» **What this task involves**
Without any pictures, print exactly the lines that run from the start of the data through the line containing "right wrist: (474, 230, -66)".

» **Record extracts**
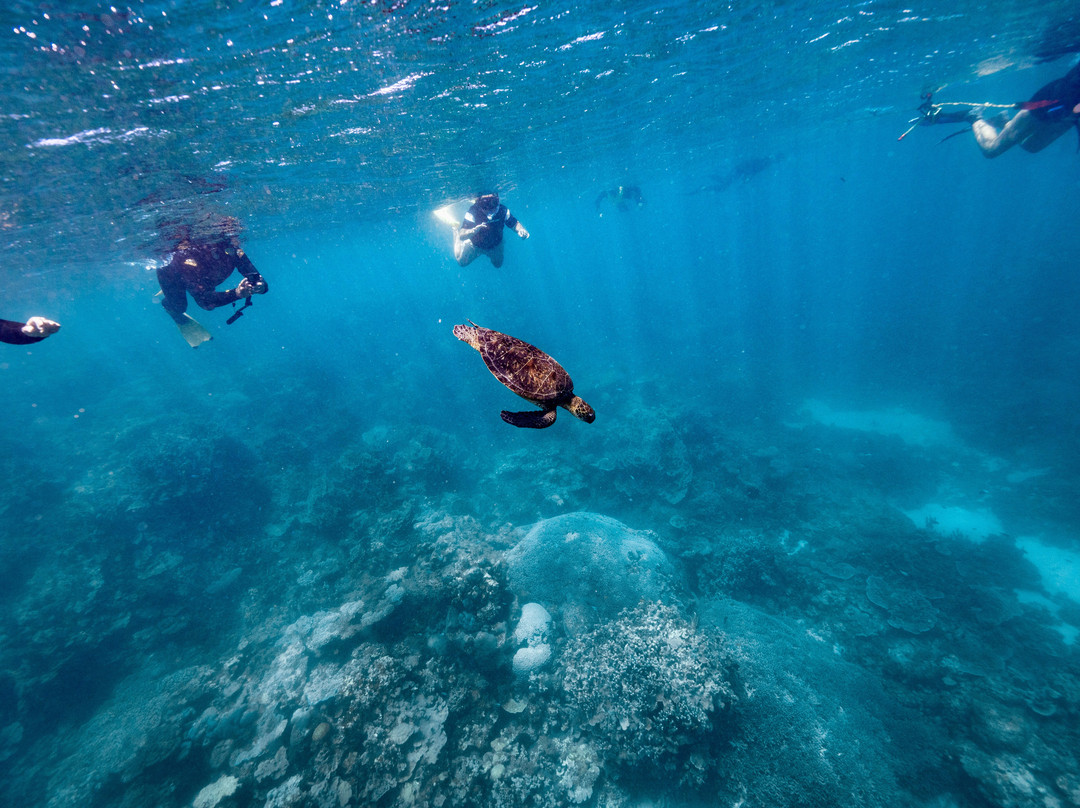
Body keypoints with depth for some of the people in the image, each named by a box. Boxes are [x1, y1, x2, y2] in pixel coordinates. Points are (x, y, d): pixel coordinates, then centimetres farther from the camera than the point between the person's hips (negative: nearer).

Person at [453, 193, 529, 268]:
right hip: (475, 244, -3)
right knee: (462, 262, 17)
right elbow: (461, 236, -44)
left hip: (495, 246, 3)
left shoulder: (502, 210, -31)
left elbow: (515, 224, -18)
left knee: (498, 265, 23)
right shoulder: (472, 212, -39)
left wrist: (521, 230, -42)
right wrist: (474, 230, -66)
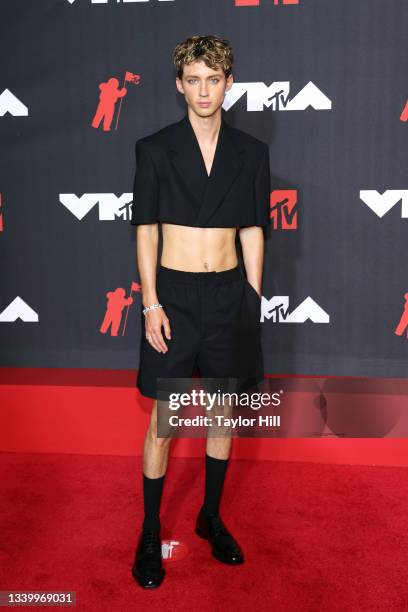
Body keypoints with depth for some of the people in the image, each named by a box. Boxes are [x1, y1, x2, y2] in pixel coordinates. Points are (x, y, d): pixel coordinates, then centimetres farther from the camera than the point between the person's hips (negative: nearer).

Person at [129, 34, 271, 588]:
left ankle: (211, 517, 34)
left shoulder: (251, 152, 4)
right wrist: (151, 305, -10)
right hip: (175, 295, -2)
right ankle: (150, 533, 23)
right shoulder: (155, 149, -2)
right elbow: (145, 230, -3)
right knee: (162, 422, 4)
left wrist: (253, 301, 3)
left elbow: (252, 231, 6)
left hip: (230, 295, 3)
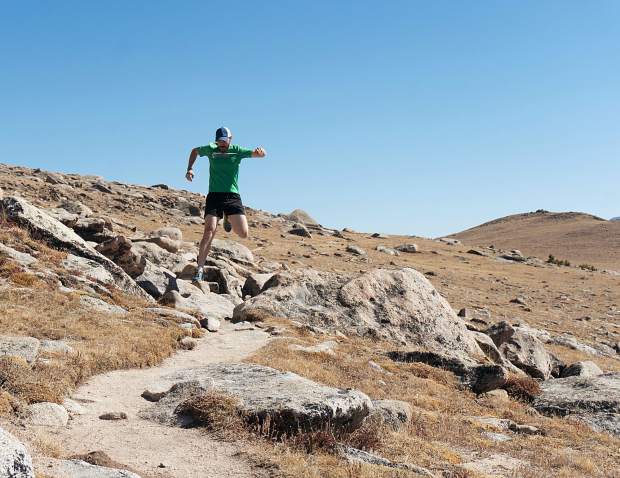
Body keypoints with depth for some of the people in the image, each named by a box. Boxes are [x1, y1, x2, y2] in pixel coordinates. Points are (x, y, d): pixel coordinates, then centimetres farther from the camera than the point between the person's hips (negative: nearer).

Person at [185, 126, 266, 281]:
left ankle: (228, 218, 28)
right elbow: (195, 151, 27)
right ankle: (200, 269, -16)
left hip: (232, 196, 1)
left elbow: (260, 154, -6)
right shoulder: (211, 150, 7)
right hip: (214, 195, -1)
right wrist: (190, 168, 12)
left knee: (243, 233, -7)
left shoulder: (237, 151, 4)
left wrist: (260, 151, -31)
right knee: (209, 231, -17)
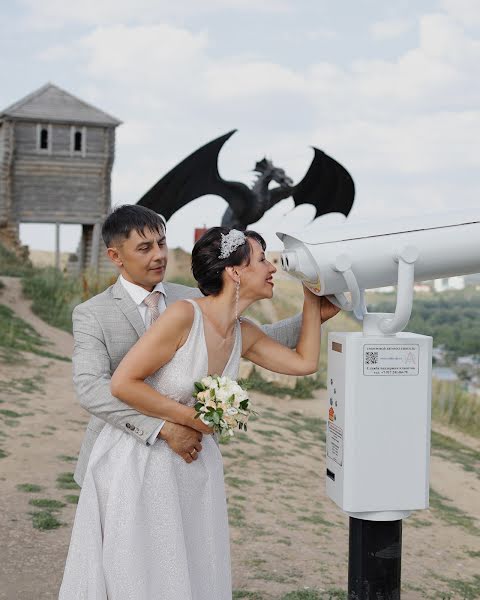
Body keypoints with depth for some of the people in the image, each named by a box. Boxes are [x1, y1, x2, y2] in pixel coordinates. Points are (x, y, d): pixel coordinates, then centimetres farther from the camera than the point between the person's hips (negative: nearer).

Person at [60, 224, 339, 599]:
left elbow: (304, 362, 6)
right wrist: (190, 417, -17)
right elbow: (123, 384, -22)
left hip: (194, 465, 7)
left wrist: (313, 305, 6)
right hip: (141, 464, -7)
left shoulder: (244, 334, 0)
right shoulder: (184, 316, -23)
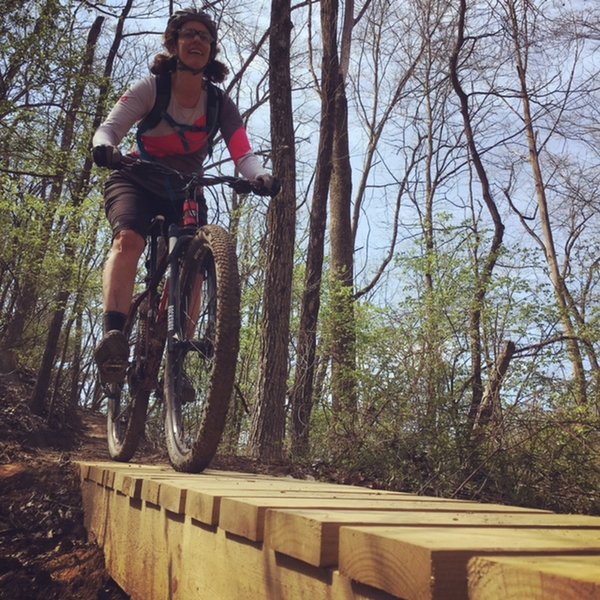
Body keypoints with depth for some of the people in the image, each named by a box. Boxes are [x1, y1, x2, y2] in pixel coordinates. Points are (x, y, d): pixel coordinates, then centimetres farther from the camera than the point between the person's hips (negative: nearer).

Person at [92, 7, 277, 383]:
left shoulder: (220, 104, -7)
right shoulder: (152, 88, -12)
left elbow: (243, 154, -18)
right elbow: (111, 126, -22)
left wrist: (260, 177, -41)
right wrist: (105, 146, -46)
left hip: (185, 193, 3)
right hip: (137, 182, -2)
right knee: (129, 239, -32)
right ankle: (114, 335, -43)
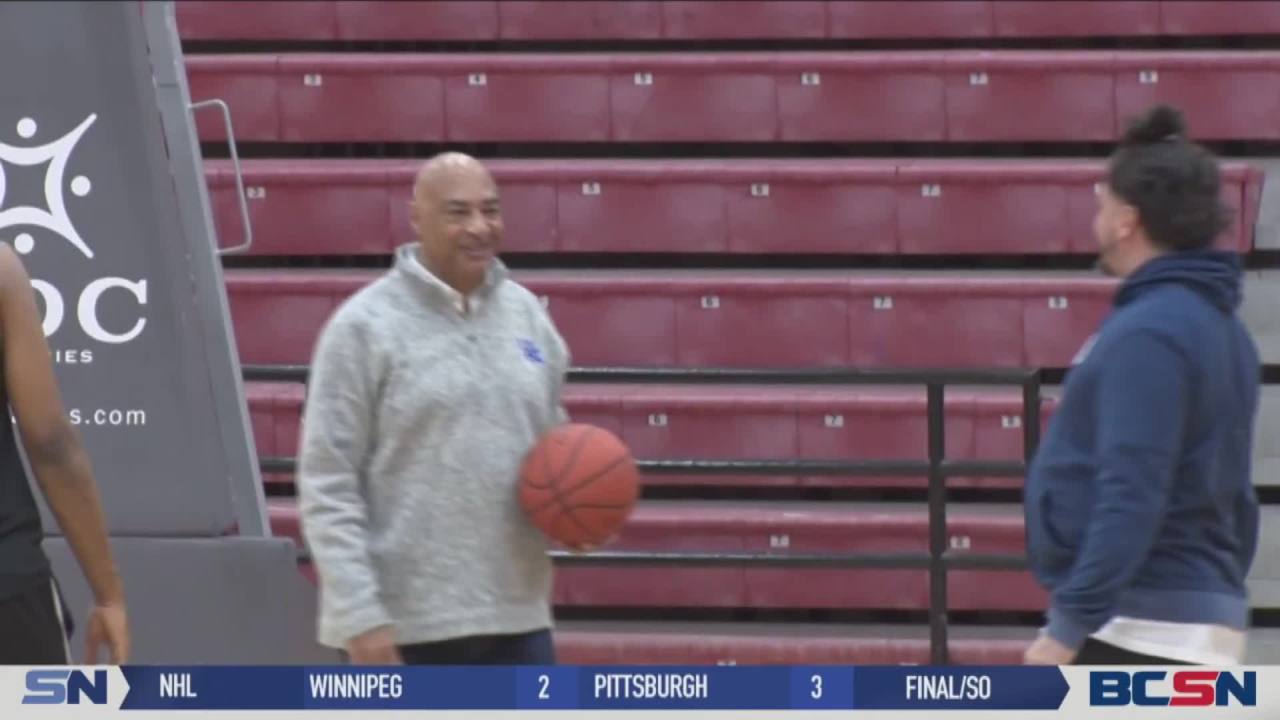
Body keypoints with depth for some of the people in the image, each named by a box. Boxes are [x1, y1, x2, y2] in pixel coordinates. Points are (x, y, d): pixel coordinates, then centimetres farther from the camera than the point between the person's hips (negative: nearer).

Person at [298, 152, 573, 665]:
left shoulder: (527, 315, 10)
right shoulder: (366, 326, -8)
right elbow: (328, 484, -10)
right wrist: (359, 614, -17)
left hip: (515, 615, 5)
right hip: (403, 623, -5)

» **Solution to the problem**
Body keypoints with depth for some of the people in the image, each named by a box. Boxes are [x1, y1, x2, y2] in pixel coordinates. Points are (x, y, d): pixel coordinates, then centimetres farther from the camera than the point between the person's hips (negative: nearer).

Person at [453, 193, 529, 268]:
right hip: (475, 244, -3)
right knee: (462, 262, 17)
right elbow: (461, 236, -44)
left hip: (495, 246, 3)
left shoulder: (502, 210, -31)
left elbow: (515, 224, -18)
left knee: (498, 265, 23)
right shoulder: (472, 212, -39)
left wrist: (521, 230, -42)
right wrist: (474, 230, -66)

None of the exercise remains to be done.